### About this task:
Give back exactly the lines of the entries below from the line with "Enable ROI Tensor" to the line with "### Compiled_model properties", inclusive, and only those.

### Records from a collection:
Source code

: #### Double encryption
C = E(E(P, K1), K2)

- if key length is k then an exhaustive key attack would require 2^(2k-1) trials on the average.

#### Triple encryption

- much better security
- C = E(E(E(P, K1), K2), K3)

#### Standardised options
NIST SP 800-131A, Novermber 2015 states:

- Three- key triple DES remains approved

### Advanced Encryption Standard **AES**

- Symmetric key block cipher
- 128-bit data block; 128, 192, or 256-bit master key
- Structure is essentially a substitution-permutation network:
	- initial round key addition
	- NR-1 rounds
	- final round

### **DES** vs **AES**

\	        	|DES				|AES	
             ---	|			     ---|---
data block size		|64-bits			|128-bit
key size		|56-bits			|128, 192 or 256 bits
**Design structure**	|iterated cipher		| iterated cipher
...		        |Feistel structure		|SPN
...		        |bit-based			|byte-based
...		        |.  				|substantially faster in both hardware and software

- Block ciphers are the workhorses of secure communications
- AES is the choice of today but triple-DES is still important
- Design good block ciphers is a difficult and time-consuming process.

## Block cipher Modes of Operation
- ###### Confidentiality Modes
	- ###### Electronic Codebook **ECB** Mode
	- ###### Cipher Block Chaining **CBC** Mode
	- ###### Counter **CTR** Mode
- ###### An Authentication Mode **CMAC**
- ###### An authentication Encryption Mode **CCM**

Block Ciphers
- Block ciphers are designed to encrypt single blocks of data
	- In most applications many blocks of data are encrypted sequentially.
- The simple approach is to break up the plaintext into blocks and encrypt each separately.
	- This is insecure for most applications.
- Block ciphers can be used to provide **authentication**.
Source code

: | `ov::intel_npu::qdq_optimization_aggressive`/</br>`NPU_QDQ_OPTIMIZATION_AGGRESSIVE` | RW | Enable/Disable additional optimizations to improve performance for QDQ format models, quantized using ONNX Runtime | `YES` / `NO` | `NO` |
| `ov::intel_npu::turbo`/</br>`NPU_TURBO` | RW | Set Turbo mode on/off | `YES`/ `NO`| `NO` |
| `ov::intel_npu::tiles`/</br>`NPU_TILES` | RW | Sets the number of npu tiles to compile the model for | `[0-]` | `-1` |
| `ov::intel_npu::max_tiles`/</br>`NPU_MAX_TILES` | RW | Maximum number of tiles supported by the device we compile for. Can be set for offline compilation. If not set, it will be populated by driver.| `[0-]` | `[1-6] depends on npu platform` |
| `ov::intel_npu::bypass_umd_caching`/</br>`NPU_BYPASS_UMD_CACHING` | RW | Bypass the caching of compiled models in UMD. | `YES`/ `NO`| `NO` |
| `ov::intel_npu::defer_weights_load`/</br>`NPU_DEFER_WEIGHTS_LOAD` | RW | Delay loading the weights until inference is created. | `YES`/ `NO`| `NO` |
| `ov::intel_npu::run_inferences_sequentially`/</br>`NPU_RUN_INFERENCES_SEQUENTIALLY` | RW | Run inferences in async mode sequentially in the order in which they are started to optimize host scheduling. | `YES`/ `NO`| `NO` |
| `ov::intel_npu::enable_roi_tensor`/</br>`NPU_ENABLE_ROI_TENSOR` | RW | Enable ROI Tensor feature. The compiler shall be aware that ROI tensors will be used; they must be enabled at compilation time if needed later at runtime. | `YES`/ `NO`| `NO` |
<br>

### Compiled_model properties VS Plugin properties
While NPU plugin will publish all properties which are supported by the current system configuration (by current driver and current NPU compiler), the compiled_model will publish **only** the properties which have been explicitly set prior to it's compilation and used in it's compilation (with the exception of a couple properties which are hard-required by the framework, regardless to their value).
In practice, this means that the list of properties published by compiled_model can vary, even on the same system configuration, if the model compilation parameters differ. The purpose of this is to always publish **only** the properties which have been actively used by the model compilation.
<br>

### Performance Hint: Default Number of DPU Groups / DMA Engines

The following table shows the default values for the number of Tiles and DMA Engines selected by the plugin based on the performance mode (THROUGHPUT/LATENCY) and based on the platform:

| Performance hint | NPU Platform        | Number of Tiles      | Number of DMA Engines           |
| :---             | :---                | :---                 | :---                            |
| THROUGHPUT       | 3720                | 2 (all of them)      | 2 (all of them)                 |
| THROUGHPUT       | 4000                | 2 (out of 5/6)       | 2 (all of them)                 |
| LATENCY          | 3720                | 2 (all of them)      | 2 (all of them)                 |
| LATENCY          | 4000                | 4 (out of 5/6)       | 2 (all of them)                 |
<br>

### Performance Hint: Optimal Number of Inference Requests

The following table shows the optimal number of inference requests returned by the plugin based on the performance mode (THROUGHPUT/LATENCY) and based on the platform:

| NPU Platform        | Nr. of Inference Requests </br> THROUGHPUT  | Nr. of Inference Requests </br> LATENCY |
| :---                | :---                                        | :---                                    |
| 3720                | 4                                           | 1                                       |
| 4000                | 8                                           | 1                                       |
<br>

### Response area:
| `ov::intel_npu::enable_roi_tensor`/</br>`NPU_ENABLE_ROI_TENSOR` | RW | Enable ROI Tensor feature. The compiler shall be aware that ROI tensors will be used; they must be enabled at compilation time if needed later at runtime. | `YES`/ `NO`| `NO` |
<br>

### Compiled_model properties VS Plugin properties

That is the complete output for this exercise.